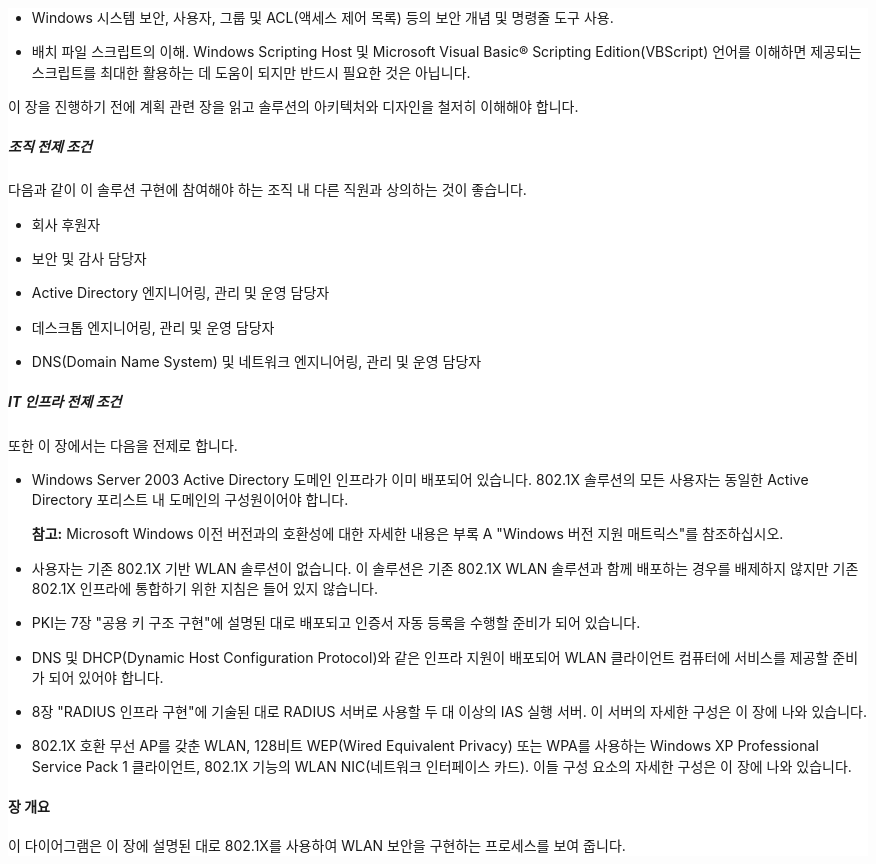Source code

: -   Windows 시스템 보안, 사용자, 그룹 및 ACL(액세스 제어 목록) 등의 보안 개념 및 명령줄 도구 사용.

-   배치 파일 스크립트의 이해. Windows Scripting Host 및 Microsoft Visual Basic® Scripting Edition(VBScript) 언어를 이해하면 제공되는 스크립트를 최대한 활용하는 데 도움이 되지만 반드시 필요한 것은 아닙니다.

이 장을 진행하기 전에 계획 관련 장을 읽고 솔루션의 아키텍처와 디자인을 철저히 이해해야 합니다.

##### 조직 전제 조건

다음과 같이 이 솔루션 구현에 참여해야 하는 조직 내 다른 직원과 상의하는 것이 좋습니다.

-   회사 후원자

-   보안 및 감사 담당자

-   Active Directory 엔지니어링, 관리 및 운영 담당자

-   데스크톱 엔지니어링, 관리 및 운영 담당자

-   DNS(Domain Name System) 및 네트워크 엔지니어링, 관리 및 운영 담당자

##### IT 인프라 전제 조건

또한 이 장에서는 다음을 전제로 합니다.

-   Windows Server 2003 Active Directory 도메인 인프라가 이미 배포되어 있습니다. 802.1X 솔루션의 모든 사용자는 동일한 Active Directory 포리스트 내 도메인의 구성원이어야 합니다.

    **참고:** Microsoft Windows 이전 버전과의 호환성에 대한 자세한 내용은 부록 A "Windows 버전 지원 매트릭스"를 참조하십시오.

-   사용자는 기존 802.1X 기반 WLAN 솔루션이 없습니다. 이 솔루션은 기존 802.1X WLAN 솔루션과 함께 배포하는 경우를 배제하지 않지만 기존 802.1X 인프라에 통합하기 위한 지침은 들어 있지 않습니다.

-   PKI는 7장 "공용 키 구조 구현"에 설명된 대로 배포되고 인증서 자동 등록을 수행할 준비가 되어 있습니다.

-   DNS 및 DHCP(Dynamic Host Configuration Protocol)와 같은 인프라 지원이 배포되어 WLAN 클라이언트 컴퓨터에 서비스를 제공할 준비가 되어 있어야 합니다.

-   8장 "RADIUS 인프라 구현"에 기술된 대로 RADIUS 서버로 사용할 두 대 이상의 IAS 실행 서버. 이 서버의 자세한 구성은 이 장에 나와 있습니다.

-   802.1X 호환 무선 AP를 갖춘 WLAN, 128비트 WEP(Wired Equivalent Privacy) 또는 WPA를 사용하는 Windows XP Professional Service Pack 1 클라이언트, 802.1X 기능의 WLAN NIC(네트워크 인터페이스 카드). 이들 구성 요소의 자세한 구성은 이 장에 나와 있습니다.

#### 장 개요

이 다이어그램은 이 장에 설명된 대로 802.1X를 사용하여 WLAN 보안을 구현하는 프로세스를 보여 줍니다.
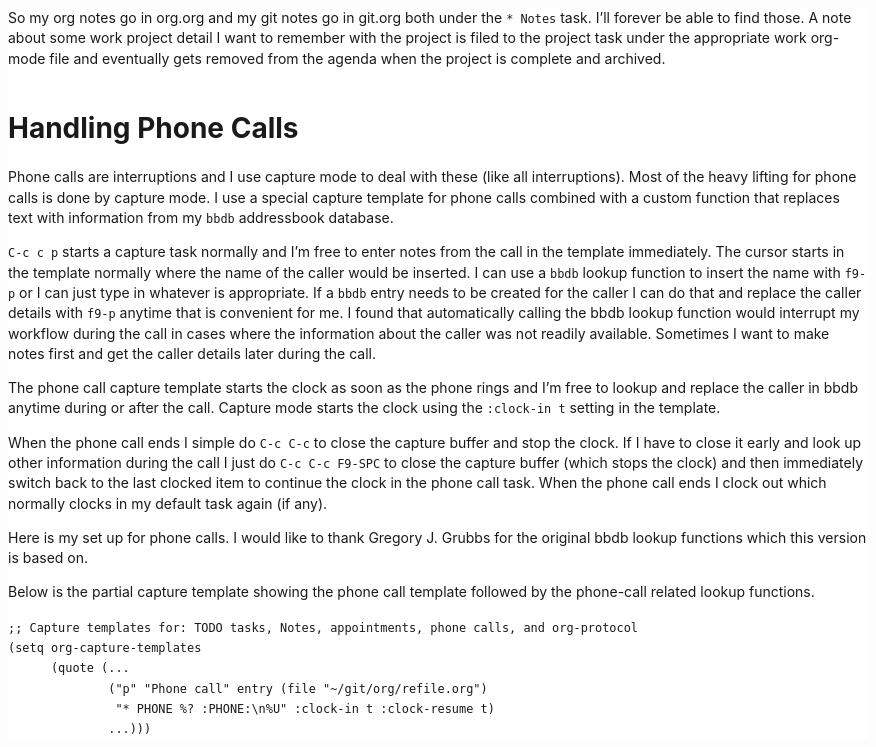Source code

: So my org notes go in org.org and my git notes go in git.org both
under the `* Notes` task.  I&rsquo;ll forever be able to find those.  A note
about some work project detail I want to remember with the project is
filed to the project task under the appropriate work org-mode file and
eventually gets removed from the agenda when the project is complete
and archived.


<a id="HandlinePhoneCalls"></a>

# Handling Phone Calls

Phone calls are interruptions and I use capture mode to deal with
these (like all interruptions).  Most of the heavy lifting for phone
calls is done by capture mode.  I use a special capture template for
phone calls combined with a custom function that replaces text with
information from my `bbdb` addressbook database.

`C-c c p` starts a capture task normally and I&rsquo;m free to enter notes
from the call in the template immediately.  The cursor starts in the
template normally where the name of the caller would be inserted.  I
can use a `bbdb` lookup function to insert the name with `f9-p` or I
can just type in whatever is appropriate.  If a `bbdb` entry needs to
be created for the caller I can do that and replace the caller details
with `f9-p` anytime that is convenient for me.  I found that
automatically calling the bbdb lookup function would interrupt my
workflow during the call in cases where the information about the
caller was not readily available.  Sometimes I want to make notes first 
and get the caller details later during the call.

The phone call capture template starts the clock as soon as the phone
rings and I&rsquo;m free to lookup and replace the caller in bbdb anytime
during or after the call.  Capture mode starts the clock using the
`:clock-in t` setting in the template.

When the phone call ends I simple do `C-c C-c` to close the capture
buffer and stop the clock.  If I have to close it early and look up
other information during the call I just do `C-c C-c F9-SPC` to close
the capture buffer (which stops the clock) and then immediately switch
back to the last clocked item to continue the clock in the phone call
task.  When the phone call ends I clock out which normally clocks in
my default task again (if any).

Here is my set up for phone calls.  I would like to thank Gregory
J. Grubbs for the original bbdb lookup functions which this version
is based on.

Below is the partial capture template showing the phone call template
followed by the phone-call related lookup functions.

    ;; Capture templates for: TODO tasks, Notes, appointments, phone calls, and org-protocol
    (setq org-capture-templates
          (quote (...
                  ("p" "Phone call" entry (file "~/git/org/refile.org")
                   "* PHONE %? :PHONE:\n%U" :clock-in t :clock-resume t)
                  ...)))
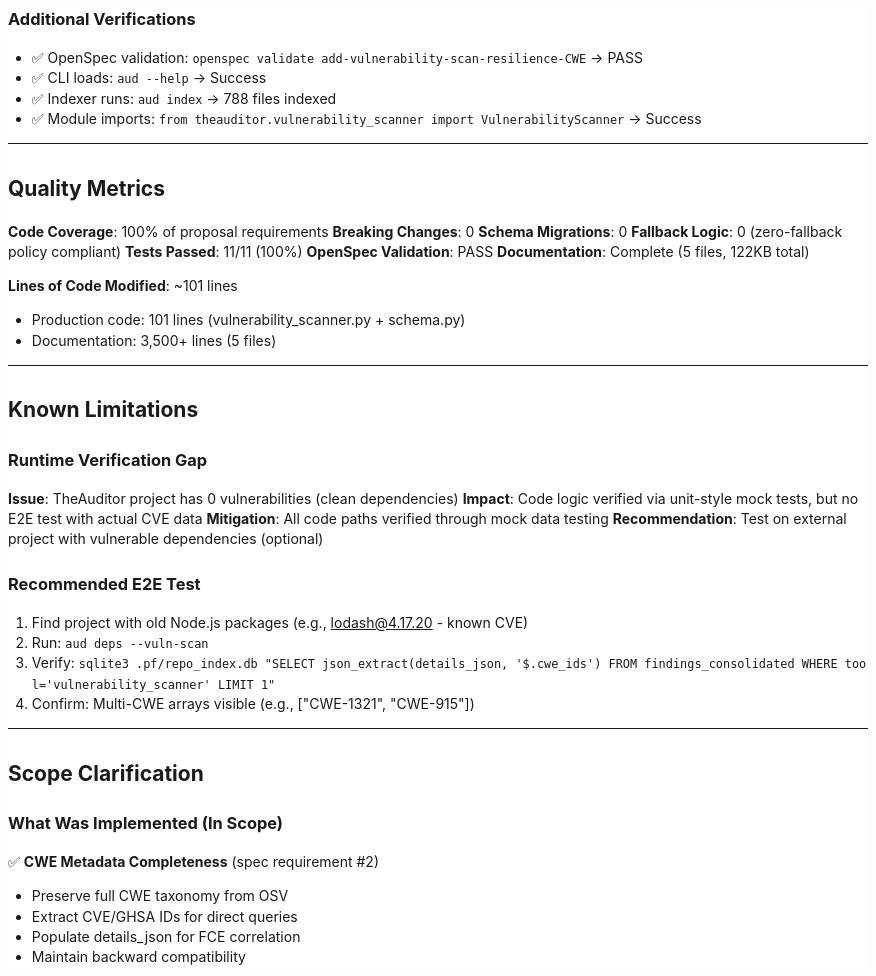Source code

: ### Additional Verifications
- ✅ OpenSpec validation: `openspec validate add-vulnerability-scan-resilience-CWE` → PASS
- ✅ CLI loads: `aud --help` → Success
- ✅ Indexer runs: `aud index` → 788 files indexed
- ✅ Module imports: `from theauditor.vulnerability_scanner import VulnerabilityScanner` → Success

---

## Quality Metrics

**Code Coverage**: 100% of proposal requirements
**Breaking Changes**: 0
**Schema Migrations**: 0
**Fallback Logic**: 0 (zero-fallback policy compliant)
**Tests Passed**: 11/11 (100%)
**OpenSpec Validation**: PASS
**Documentation**: Complete (5 files, 122KB total)

**Lines of Code Modified**: ~101 lines
- Production code: 101 lines (vulnerability_scanner.py + schema.py)
- Documentation: 3,500+ lines (5 files)

---

## Known Limitations

### Runtime Verification Gap
**Issue**: TheAuditor project has 0 vulnerabilities (clean dependencies)
**Impact**: Code logic verified via unit-style mock tests, but no E2E test with actual CVE data
**Mitigation**: All code paths verified through mock data testing
**Recommendation**: Test on external project with vulnerable dependencies (optional)

### Recommended E2E Test
1. Find project with old Node.js packages (e.g., lodash@4.17.20 - known CVE)
2. Run: `aud deps --vuln-scan`
3. Verify: `sqlite3 .pf/repo_index.db "SELECT json_extract(details_json, '$.cwe_ids') FROM findings_consolidated WHERE tool='vulnerability_scanner' LIMIT 1"`
4. Confirm: Multi-CWE arrays visible (e.g., ["CWE-1321", "CWE-915"])

---

## Scope Clarification

### What Was Implemented (In Scope)
✅ **CWE Metadata Completeness** (spec requirement #2)
- Preserve full CWE taxonomy from OSV
- Extract CVE/GHSA IDs for direct queries
- Populate details_json for FCE correlation
- Maintain backward compatibility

→ **Required work**: Turn the listing, from its first line through the line containing "도메인의 구성원이어야 합니다.", into a numbered list, one item per line, with blank lines and pictures omitted.

→ **Your solution**:
1. Source code
2. : -   Windows 시스템 보안, 사용자, 그룹 및 ACL(액세스 제어 목록) 등의 보안 개념 및 명령줄 도구 사용.
3. -   배치 파일 스크립트의 이해. Windows Scripting Host 및 Microsoft Visual Basic® Scripting Edition(VBScript) 언어를 이해하면 제공되는 스크립트를 최대한 활용하는 데 도움이 되지만 반드시 필요한 것은 아닙니다.
4. 이 장을 진행하기 전에 계획 관련 장을 읽고 솔루션의 아키텍처와 디자인을 철저히 이해해야 합니다.
5. ##### 조직 전제 조건
6. 다음과 같이 이 솔루션 구현에 참여해야 하는 조직 내 다른 직원과 상의하는 것이 좋습니다.
7. -   회사 후원자
8. -   보안 및 감사 담당자
9. -   Active Directory 엔지니어링, 관리 및 운영 담당자
10. -   데스크톱 엔지니어링, 관리 및 운영 담당자
11. -   DNS(Domain Name System) 및 네트워크 엔지니어링, 관리 및 운영 담당자
12. ##### IT 인프라 전제 조건
13. 또한 이 장에서는 다음을 전제로 합니다.
14. -   Windows Server 2003 Active Directory 도메인 인프라가 이미 배포되어 있습니다. 802.1X 솔루션의 모든 사용자는 동일한 Active Directory 포리스트 내 도메인의 구성원이어야 합니다.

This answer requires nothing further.